0%, compared to -52. 7% for Prothena Corporation plc (PRTA). Over 10 years, the gap is even starker: JNJ returned +136. 2% versus PRTA's -70. 8%. Past returns do not guarantee future results, and the stock with the higher historical return may already have its best growth priced in.
04Which is safer — PRTA or JNJ?
By beta (market sensitivity over 5 years), Johnson & Johnson (JNJ) is the lower-risk stock at 0.
06β versus Prothena Corporation plc's 0. 96β — meaning PRTA is approximately 1587% more volatile than JNJ relative to the S&P 500. On balance sheet safety, Prothena Corporation plc (PRTA) carries a lower debt/equity ratio of 5% versus 51% for Johnson & Johnson — giving it more financial flexibility in a downturn.
05Which is growing faster — PRTA or JNJ?
By revenue growth (latest reported year), Johnson & Johnson (JNJ) is pulling ahead at 4.
3% versus -92. 8% for Prothena Corporation plc (PRTA). On earnings-per-share growth, the picture is similar: Johnson & Johnson grew EPS -57. 8% year-over-year, compared to -99. 6% for Prothena Corporation plc. Over a 3-year CAGR, JNJ leads at 4. 1% annualised revenue growth. Higher growth typically commands a higher valuation multiple — check whether the premium P/E or P/S is justified by the growth rate using the PEG ratio.
06Which has better profit margins — PRTA or JNJ?

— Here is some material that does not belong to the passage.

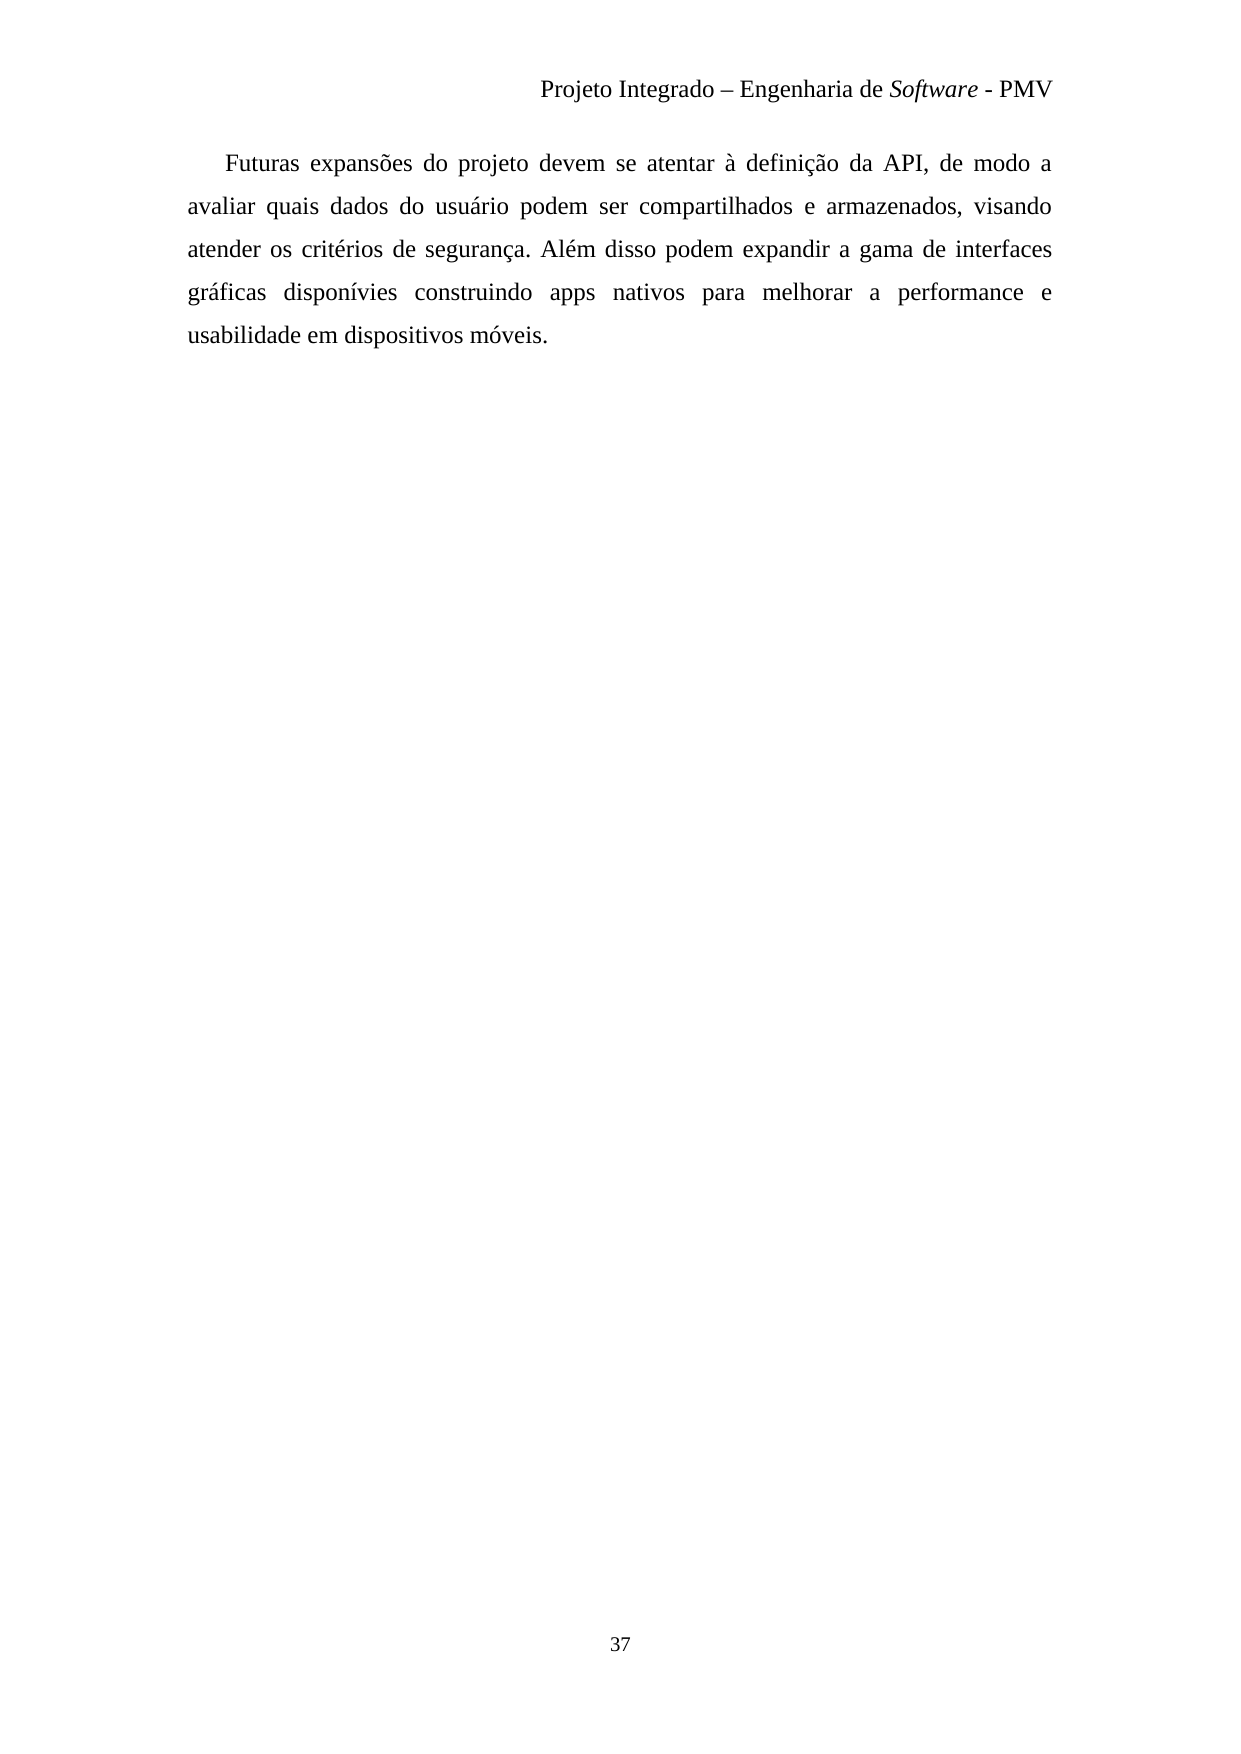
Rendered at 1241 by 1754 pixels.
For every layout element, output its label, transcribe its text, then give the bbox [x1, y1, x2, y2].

text Futuras expansões do projeto devem se atentar à definição da API, de modo a avaliar quais dados do usuário podem ser compartilhados e armazenados, visando atender os critérios de segurança. Além disso podem expandir a gama de interfaces gráficas disponívies construindo apps nativos para melhorar a performance e usabilidade em dispositivos móveis. [187, 148, 1053, 349]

Johnson & Johnson (JNJ) is the more profitable company, earning 15.
8% net margin versus -25. 2% for Prothena Corporation plc — meaning it keeps 15. 8% of every revenue dollar as bottom-line profit. Operating margin tells a similar story: JNJ leads at 24. 9% versus -1905. 8% for PRTA. At the gross margin level — before operating expenses — JNJ leads at 69. 1%, reflecting greater pricing power or product mix advantage. Stronger margins indicate durable pricing power, lower cost of revenue, or higher mix of software/services. They are one of the clearest signs of business quality.
07Is PRTA or JNJ more undervalued right now?

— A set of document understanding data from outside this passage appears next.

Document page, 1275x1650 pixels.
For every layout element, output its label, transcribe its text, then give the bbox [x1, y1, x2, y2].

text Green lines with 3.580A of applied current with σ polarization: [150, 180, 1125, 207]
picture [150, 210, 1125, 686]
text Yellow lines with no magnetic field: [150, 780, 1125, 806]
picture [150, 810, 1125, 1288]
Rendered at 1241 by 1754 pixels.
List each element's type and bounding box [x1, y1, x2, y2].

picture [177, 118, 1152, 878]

On forward earnings alone, Johnson & Johnson (JNJ) trades at 19.
4x forward P/E versus 45. 3x for Prothena Corporation plc — 25. 9x cheaper on a one-year earnings basis. Analyst consensus price targets imply the most upside for PRTA: 69. 9% to $19. 00.
08Which pays a better dividend — PRTA or JNJ?

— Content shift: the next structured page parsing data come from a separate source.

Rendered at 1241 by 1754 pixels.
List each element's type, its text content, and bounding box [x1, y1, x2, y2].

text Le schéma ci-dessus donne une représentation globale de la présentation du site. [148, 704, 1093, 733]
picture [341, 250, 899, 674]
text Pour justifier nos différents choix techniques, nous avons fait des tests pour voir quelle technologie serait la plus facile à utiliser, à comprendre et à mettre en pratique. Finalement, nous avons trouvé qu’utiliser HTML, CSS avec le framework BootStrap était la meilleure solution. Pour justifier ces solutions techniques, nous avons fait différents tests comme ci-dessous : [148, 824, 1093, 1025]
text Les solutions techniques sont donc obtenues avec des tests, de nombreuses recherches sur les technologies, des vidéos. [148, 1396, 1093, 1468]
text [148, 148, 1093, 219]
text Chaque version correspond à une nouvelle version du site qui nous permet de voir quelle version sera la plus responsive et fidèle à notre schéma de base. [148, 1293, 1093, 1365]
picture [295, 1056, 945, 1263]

In this comparison, JNJ (2.
2% yield) pays a dividend. PRTA does not pay a meaningful dividend and should not be held primarily for income.
09Is PRTA or JNJ better for a retirement portfolio?
For long-horizon retirement investors, Johnson & Johnson (JNJ) is the stronger choice — it scores higher on the combination of lower volatility, dividend reliability, and long-term compounding (low volatility (β 0.
06), 2. 2% yield, +136. 2% 10Y return). Both have compounded well over 10 years (JNJ: +136. 2%, PRTA: -70. 8%), confirming both are viable long-term holds — but the lower-volatility option typically results in less emotional selling during corrections. Retirement portfolios generally favour predictability over maximum returns. Consult a financial advisor before making allocation decisions.
10What are the main differences between PRTA and JNJ?
Both stocks operate in the Healthcare sector, making this a peer-level intra-sector comparison — the same macro tailwinds and headwinds will affect both.
JNJ pays a dividend while PRTA does not, making them suitable for different income and tax situations. These fundamental differences mean investors should not choose between them on a single metric — the "better stock" depends entirely on which of these characteristics aligns with your investment strategy.